The area now called Chatham Square was once a forest
clearing named Warpoes (meaning Small Hill). Fenced off for cattle, it was
granted to twelve freedmen from the West India Company in 1647, and it grew into
an outdoor market trading in horses and housewares during the 18th century.
Around the time of the 1837 depression, the square became a site of working
class entertainment, and by the middle of the 19th century had become an
Old Times Square of sorts, only 10 times seedier .

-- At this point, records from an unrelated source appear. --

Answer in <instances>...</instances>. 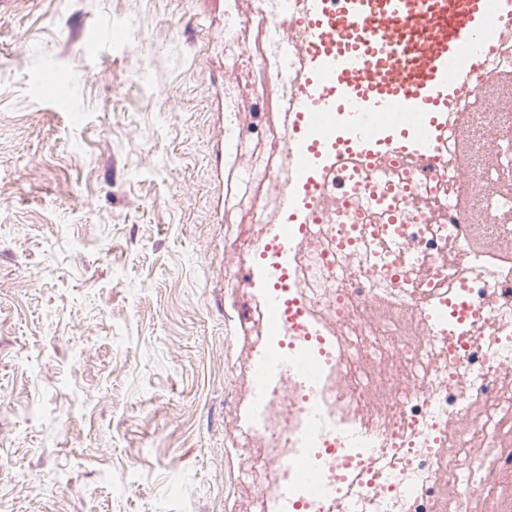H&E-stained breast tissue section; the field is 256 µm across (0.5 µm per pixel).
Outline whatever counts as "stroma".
<instances>
[{
    "label": "stroma",
    "mask_w": 512,
    "mask_h": 512,
    "mask_svg": "<svg viewBox=\"0 0 512 512\" xmlns=\"http://www.w3.org/2000/svg\"><path fill=\"white\" fill-rule=\"evenodd\" d=\"M224 120V0H0V512L245 508Z\"/></svg>",
    "instance_id": "obj_1"
}]
</instances>
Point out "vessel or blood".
<instances>
[{
  "instance_id": "obj_1",
  "label": "vessel or blood",
  "mask_w": 512,
  "mask_h": 512,
  "mask_svg": "<svg viewBox=\"0 0 512 512\" xmlns=\"http://www.w3.org/2000/svg\"><path fill=\"white\" fill-rule=\"evenodd\" d=\"M272 27L296 14L307 29V63L286 103L279 198L282 222L267 248L292 260L333 179L402 158L438 170L448 117L491 44L512 28V0H281ZM274 333L306 326L298 300H284L285 269H266Z\"/></svg>"
}]
</instances>
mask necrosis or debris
I'll use <instances>...</instances> for the list:
<instances>
[{
	"label": "necrosis or debris",
	"mask_w": 512,
	"mask_h": 512,
	"mask_svg": "<svg viewBox=\"0 0 512 512\" xmlns=\"http://www.w3.org/2000/svg\"><path fill=\"white\" fill-rule=\"evenodd\" d=\"M277 8L254 0L245 14L224 0V58L246 60L224 84V140L258 175L270 219L285 128L270 127L263 157L238 114L249 100L276 111L295 93L277 75ZM511 79L507 36L461 93L443 175L392 165L385 193L326 200L290 269L309 330L273 334L240 301L264 369L238 443L249 512H336L341 497L347 512H502L491 492L512 476V106L490 89ZM285 350L310 375L280 362Z\"/></svg>",
	"instance_id": "4bbe7bcc"
}]
</instances>
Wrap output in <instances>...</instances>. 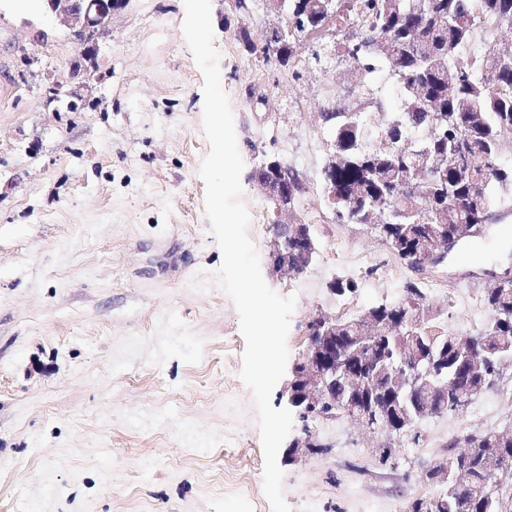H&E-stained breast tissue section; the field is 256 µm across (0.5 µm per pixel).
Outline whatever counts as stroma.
Segmentation results:
<instances>
[{
	"mask_svg": "<svg viewBox=\"0 0 512 512\" xmlns=\"http://www.w3.org/2000/svg\"><path fill=\"white\" fill-rule=\"evenodd\" d=\"M184 0H126L97 54L30 0H0V512H272L252 391L240 373L245 341L216 272L222 253L206 218L200 176L203 77L185 42ZM214 45L235 119L242 203L267 285L296 295L289 364L309 321L353 317L424 286L434 336L479 332L489 285L512 272V206L465 239L447 263L397 261L357 224L337 223L323 193L330 155L320 114L352 88L336 66L263 64L241 31L284 17L236 13L212 0ZM94 72L77 110L47 104L53 80ZM307 180L292 221L309 225L315 261L301 274L271 266L268 202L253 174L263 154ZM353 277L338 296L332 279ZM480 413L429 417L421 439L384 444L346 416L294 418L329 450L279 456L290 512H399L436 495L422 481L449 442L512 430V365L484 390Z\"/></svg>",
	"mask_w": 512,
	"mask_h": 512,
	"instance_id": "35a3bbf8",
	"label": "stroma"
}]
</instances>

Flophouses and saloons dominated the square and the neighborhood around it. At
1 Chatham Square (or 2 Mott Street), where a 1977 office building now stands,
Moses Baker (in the 19th century) based his Five Points gambling operations,
private lotteries Baker dubbed the policy business.
In 1872, former Hong Kong merchant Wo Kee opened a general
goods store on Mott Street (one of the many streets leading into Chatham
Square), establishing the beginning of Manhattan's Chinatown. Also in the 1870s,
Chatham Square Crossing was a busy exchange on the New York rapid transit
system; passengers had to transfer at the square to switch between the 2nd and
3rd Street El lines.
At 5 Chatham Square, in 1899, the first American tattoo
parlor opened after a barber named Samuel F. O'Reilly created a mechanical tattoo
needle based on Thomas Edison's electric engraving pen. In the same year, a
branch of the New York Free Circulating Library opened at Chatham Square,
replaced in 1903 by the Chatham Square Library (part of the New York Public
Library) using funds from Andrew Carnegie's 1901 gift to the city. The new
library was designed by the McKim, Mead, and White architectural firm, and had
a circulating Chinese language collection as early as 1911. The Chatham Square
Library was remodeled in 2001, but the woodwork and windows on the first floor
are original, and the lower level boasts a Chinese Heritage Collection.